Work order:
Which lines below include the string "Antonio"? Please show each one.

------ Information

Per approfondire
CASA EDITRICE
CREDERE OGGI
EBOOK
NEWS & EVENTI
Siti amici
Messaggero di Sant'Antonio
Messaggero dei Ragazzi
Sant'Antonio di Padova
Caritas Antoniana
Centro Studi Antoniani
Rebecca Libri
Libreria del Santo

------------

Response to the exercise:
Messaggero di Sant'Antonio
Sant'Antonio di Padova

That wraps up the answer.